Randomized reinforcement learning for control of complex systems
11164077 · 2021-11-02
Assignee
Inventors
- Siegmund Düll (Munich, DE)
- Kai Heesche (Munich, DE)
- Raymond S. Nordlund (Orlando, FL, US)
- Steffen Udluft (Eichenau, DE)
- Marc Christian Weber (Munich, DE)
Cpc classification
G06N7/01
PHYSICS
F05D2270/30
MECHANICAL ENGINEERING; LIGHTING; HEATING; WEAPONS; BLASTING
G06N3/006
PHYSICS
F05D2270/709
MECHANICAL ENGINEERING; LIGHTING; HEATING; WEAPONS; BLASTING
International classification
Abstract
A method of controlling a complex system and a gas turbine being controlled by the method are provided. The method comprises providing training data, which training data represents at least a portion of a state space of the system; setting a generic control objective for the system and a corresponding set point; and exploring the state space, using Reinforcement Learning, for a control policy for the system which maximizes an expected total reward. The expected total reward depends on a randomized deviation of the generic control objective from the corresponding set point.
Claims
1. A method comprising: providing training data that represents at least a portion of a state space of a complex system; and exploring the state space, using Reinforcement Learning, for a control policy for the complex system which maximizes an expected total reward; wherein: prior to exploring the state space, setting a generic control objective for the complex system and a corresponding set point, the corresponding set point being a desired value for a process value of the complex system under control; and the expected total reward is dependent on a randomized deviation of the generic control objective from the corresponding set point.
2. The method of claim 1, wherein the randomized deviation of the generic control objective from the corresponding set point comprises a scaled random number.
3. The method of claim 2, wherein a maximum magnitude of the scaled random number is a fraction of a magnitude of the corresponding set point.
4. The method of claim 1, wherein the generic control objective for the complex system and the corresponding set point are scalable in magnitude.
5. The method of claim 1, wherein the control policy comprises a sequence of state transitions in the state space, each of the state transitions entailing a corresponding reward, and the expected total reward comprising a sum of the corresponding rewards of the sequence of state transitions of the control policy.
6. The method of claim 5, wherein the corresponding reward for each state transition of the sequence of state transitions is approximated by a neural network.
7. The method of claim 6, wherein the exploring of the state space is performed using a policy gradient method.
8. The method of claim 7, wherein the exploring of the state is performed using Policy Gradient Neural Rewards Regression.
9. The method of claim 8, wherein the exploring of the state comprises supplying the randomized deviation of the generic control objective from the corresponding set point as an input of the neural network.

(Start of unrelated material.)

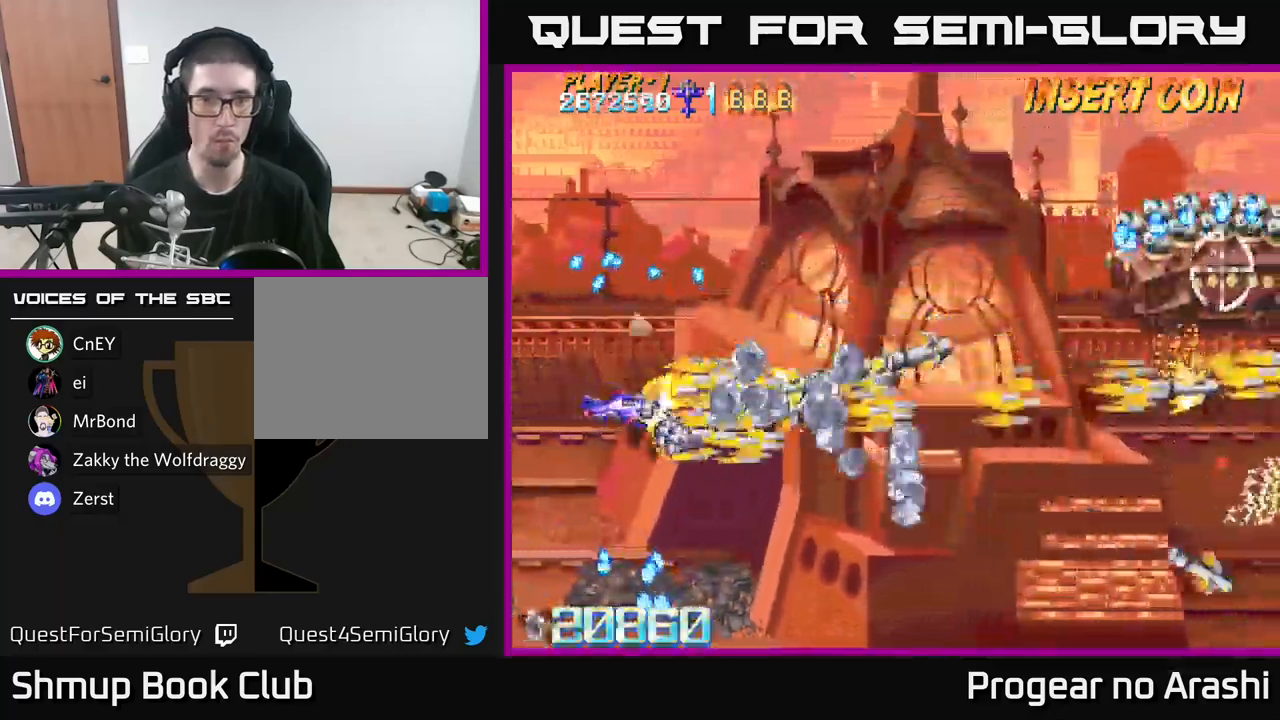
{"buttons": ["X", "DPAD_UP"], "left_stick": "center", "right_stick": "center", "events": [[300, "DPAD_UP", "down"], [317, "DPAD_RIGHT", "up"]]}
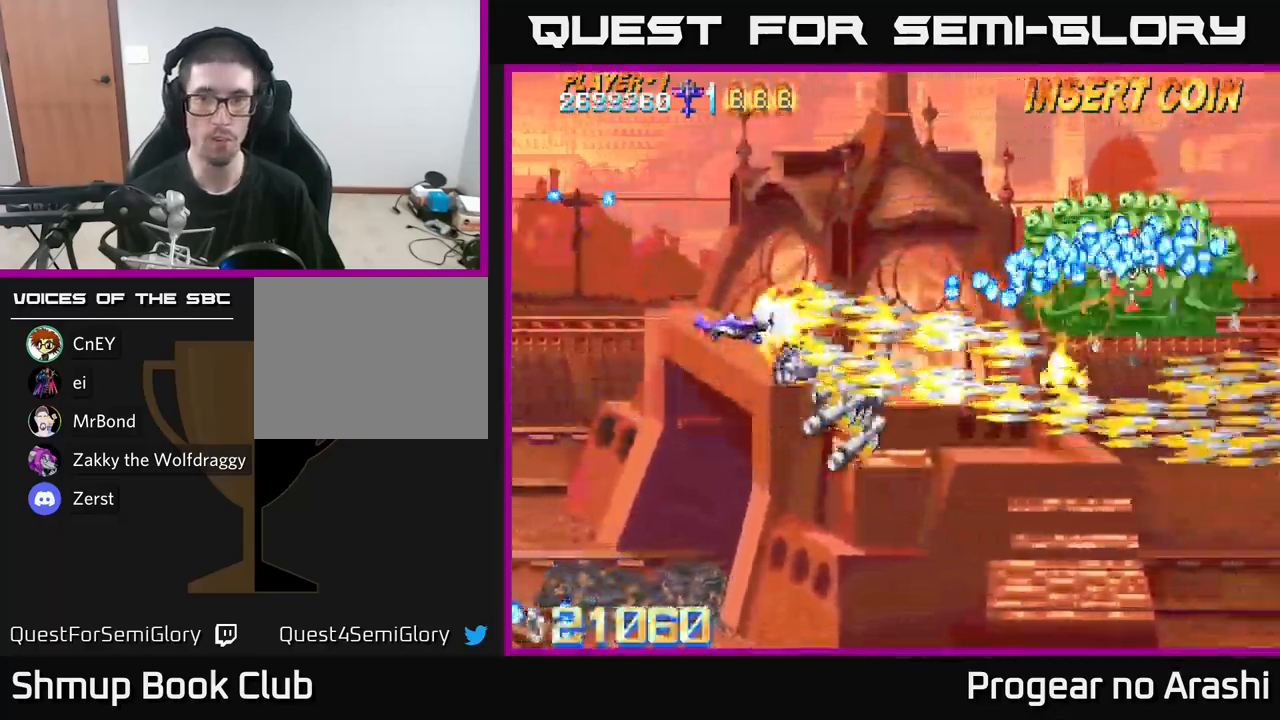
{"buttons": ["X"], "left_stick": "center", "right_stick": "center", "events": [[184, "DPAD_UP", "up"], [200, "DPAD_RIGHT", "down"], [250, "DPAD_DOWN", "down"], [284, "DPAD_RIGHT", "up"], [317, "DPAD_DOWN", "up"], [334, "DPAD_LEFT", "down"], [450, "DPAD_LEFT", "up"]]}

10. The method of a claim 1, further comprising deploying the control policy to control the complex system, wherein deploying the control policy to control the complex system comprises supplying a deviation of the generic control objective from the corresponding set point as an input of a neural network.
11. The method of claim 10, wherein deploying the control policy to control the complex system further comprises setting the set point to a fixed value.
12. The method of claim 1, wherein the training data comprises system conditions, ambient conditions, and performed control actions recorded as time series at discrete time instants during deployment of the complex system.
13. A computer program product comprising software code for performing the steps of the method of claim 1 when the computer program product is run on a computer.
14. A gas turbine, comprising a control device configured to perform the method of claim 1.
Description
BRIEF DESCRIPTION OF THE DRAWINGS
(1) Embodiments of the invention will be described with reference to the accompanying drawings, in which the same or similar reference numerals designate the same or similar elements.
(2)
(3)
(4)
(5)
(6)
(7)
DETAILED DESCRIPTION OF EMBODIMENTS
(8) Exemplary embodiments of the invention will now be described with reference to the drawings. While some embodiments will be described in the context of specific fields of application, the embodiments are not limited to this field of application. Further, the features of the various embodiments may be combined with each other unless specifically stated otherwise.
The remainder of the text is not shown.